Patients with Carbapenem-Resistant Bloodstream Infections Less Likely to Survive Hospitalization
New research finds patients with carbapenem-resistant bloodstream infections have a lower likelihood of surviving hospitalization or being discharged home.
New research presented by investigators at ID Week 2018 found that patients with carbapenem-resistant bloodstream infections had a reduced likelihood of surviving hospitalization or being discharged home, underscoring the need for stronger prevention and treatment strategies.
Bloodstream infections (BSIs) caused by gram-negative bacteria are known to cause significant morbidity and mortality. With increasing incidence of antibiotic-resistant bacteria among the culprits causing these infections, they pose a significant therapeutic challenge for health care providers.

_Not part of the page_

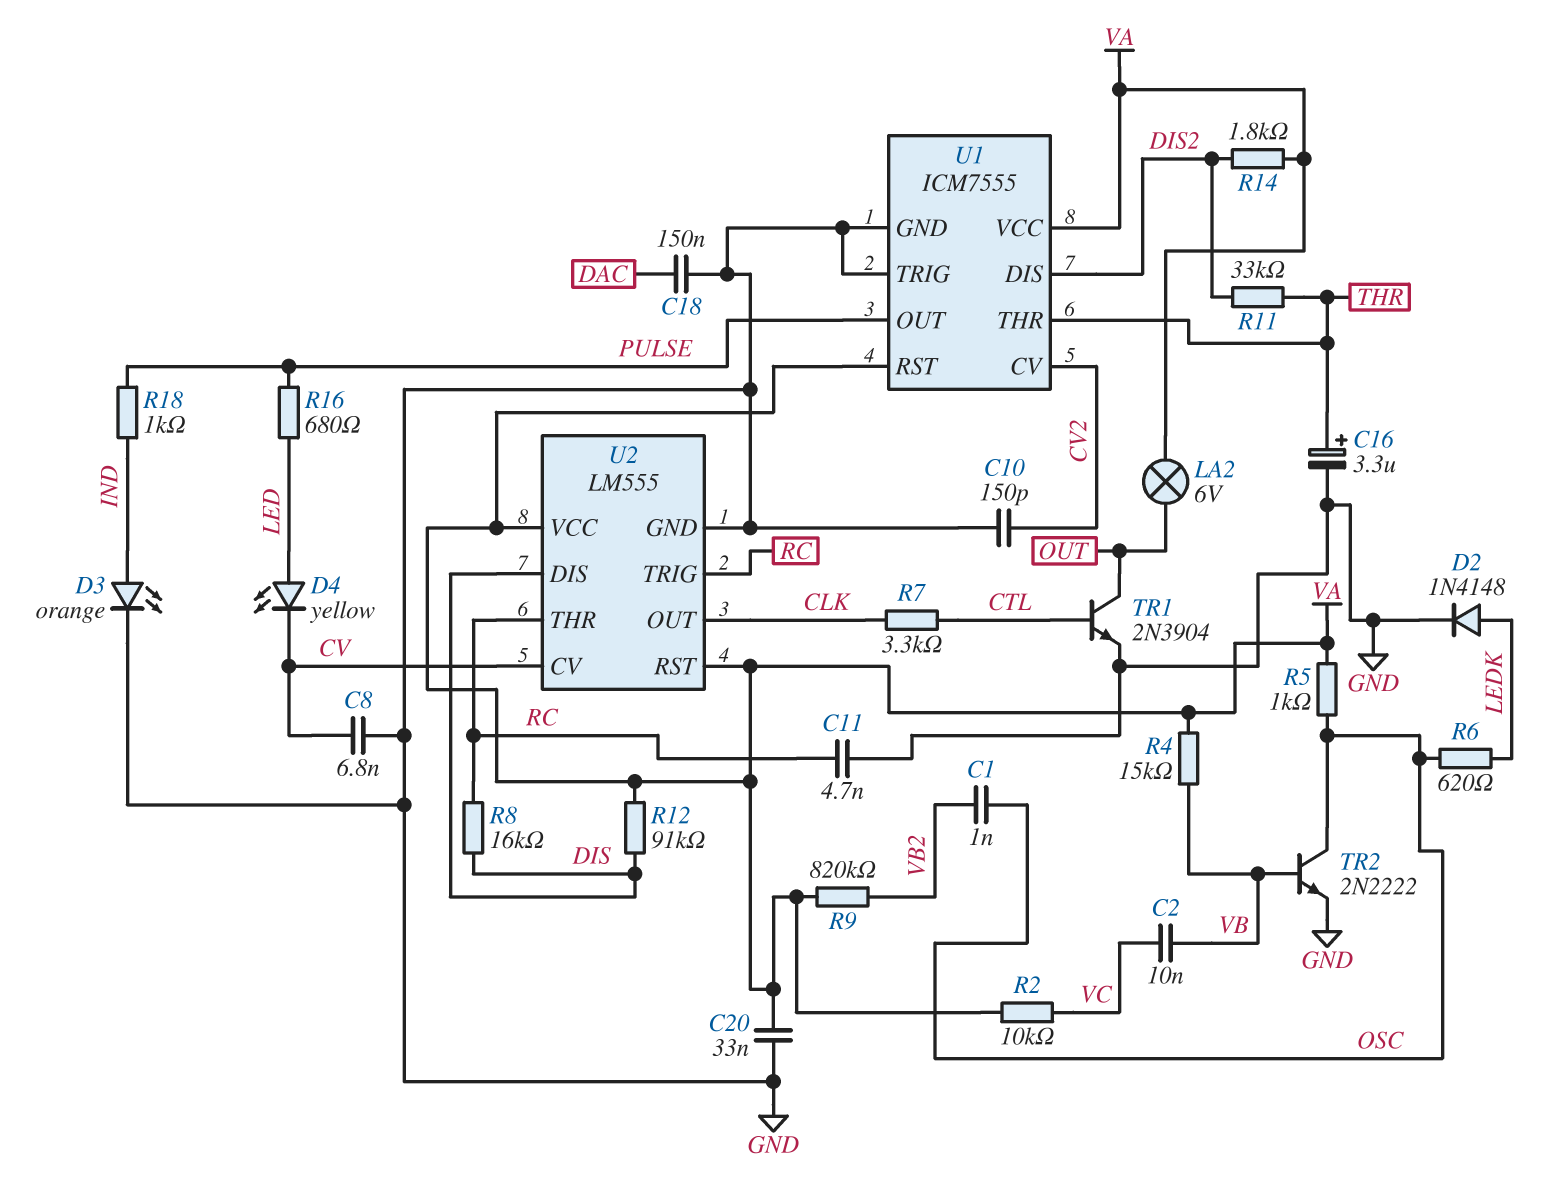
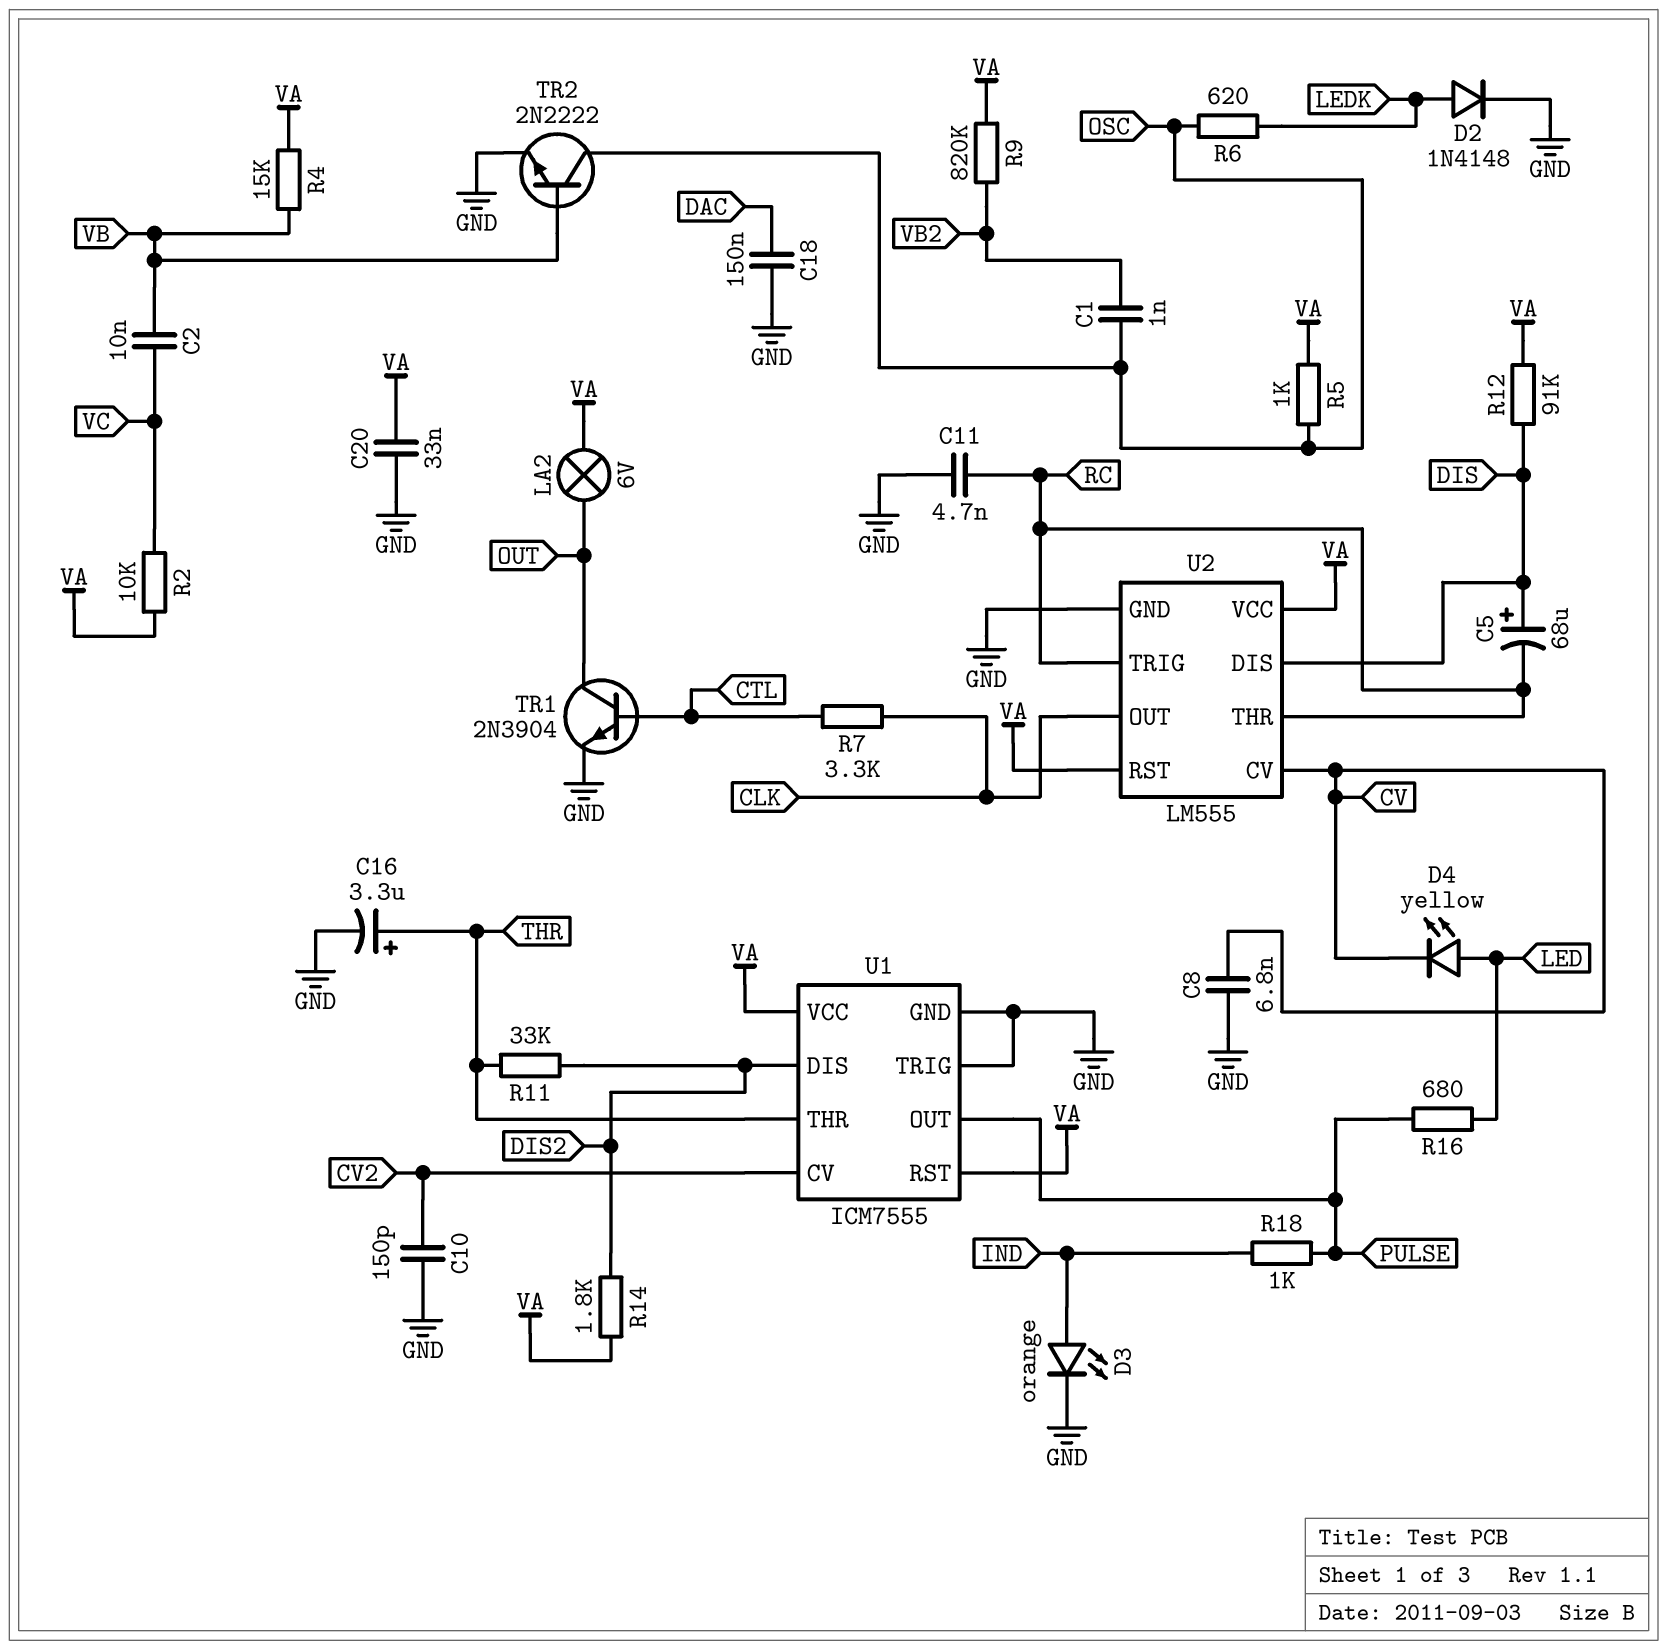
C5: none -> 68uF (plus DIS, minus RC)
R8: 16k (DIS, RC) -> none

In order to glean a better understanding of the incidence of carbapenem-resistance among patients with BSIs in hospitals across the United States, a team of investigators assessed the characteristics and outcomes of adult patients 18 years of age or older who had a positive blood cultures for gram-negative pathogens and susceptibility tests for the 11 most prevalent gram-negative pathogens.
The investigators used the Premier Research Healthcare Database, which collects patient-level data from upwards of 700 US hospitals on an annual basis. Microbiology test results such as specimen site, pathogen, and drug susceptibility were provided by a subset of 181 hospitals.

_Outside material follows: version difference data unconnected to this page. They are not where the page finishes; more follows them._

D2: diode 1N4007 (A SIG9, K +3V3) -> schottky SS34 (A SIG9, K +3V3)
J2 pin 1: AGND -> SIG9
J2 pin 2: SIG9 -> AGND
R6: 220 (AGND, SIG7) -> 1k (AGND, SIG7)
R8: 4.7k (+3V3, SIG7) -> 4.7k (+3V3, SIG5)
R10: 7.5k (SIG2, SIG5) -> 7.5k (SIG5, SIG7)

For the retrospective cohort analysis, the investigators compared patients who had carbapenem-resistant BSIs with patients who had carbapenem-susceptible BSIs. The primary outcome of the study was mortality, while secondary outcomes included post-index culture, hospital and intensive care unit (ICU) lengths of stay, and the likelihood of being discharged home.
The investigators found that of about 53,811 patient samples, 46,381 of the patients had a gram-negative BSI; the rate of carbapenem resistance in these samples was 3.5% (n = 1602). Patients with carbapenem-resistant infections were younger (mean/standard deviation (SD) 60.4/17.1 vs 67.4/16.4 years, P<.0001), had increased likelihood of being male (52.8% vs 45.9%, P<.0001), black (22.7% vs 17.7% P<.0001), and have Medicaid (18.1% vs 10.9%, P<.0001) compared with patients who had carbapenem-susceptible BSIs.
In those patients with carbapenem-resistant BSIs the mean/SD Charlson Comorbidity Index was higher than those with carbapenem susceptible BSIs (2.9/2.5 vs 2.3/2.5, P<.0001).
Patients with carbapenem-resistant BSIs were also found to have higher mortality (20.6% vs 9.7%, P<.01) and longer length of stays in the hospital (9 [6, 15] vs 7 [5, 10] days, P<.0001) and in the ICU (5 [2, 11] vs 3 [2, 6] days, P<.0001) compared with those who had carbapenem-susceptible BSIs; this population was also not as likely to be discharged home as those with carbapenem susceptible BSIs (32.7% vs 53.8%, P<.001).
“Patients with carbapenem-resistant BSIs have lower likelihood of surviving hospitalization or being discharged home, and longer post-index culture hospital and ICU [length of stay], compared with those with carbapenem-susceptible BSIs,” study authors concluded.
Their findings underscore the need for improved prevention and treatment strategies developed specifically for fighting gram-negative carbapenem resistance.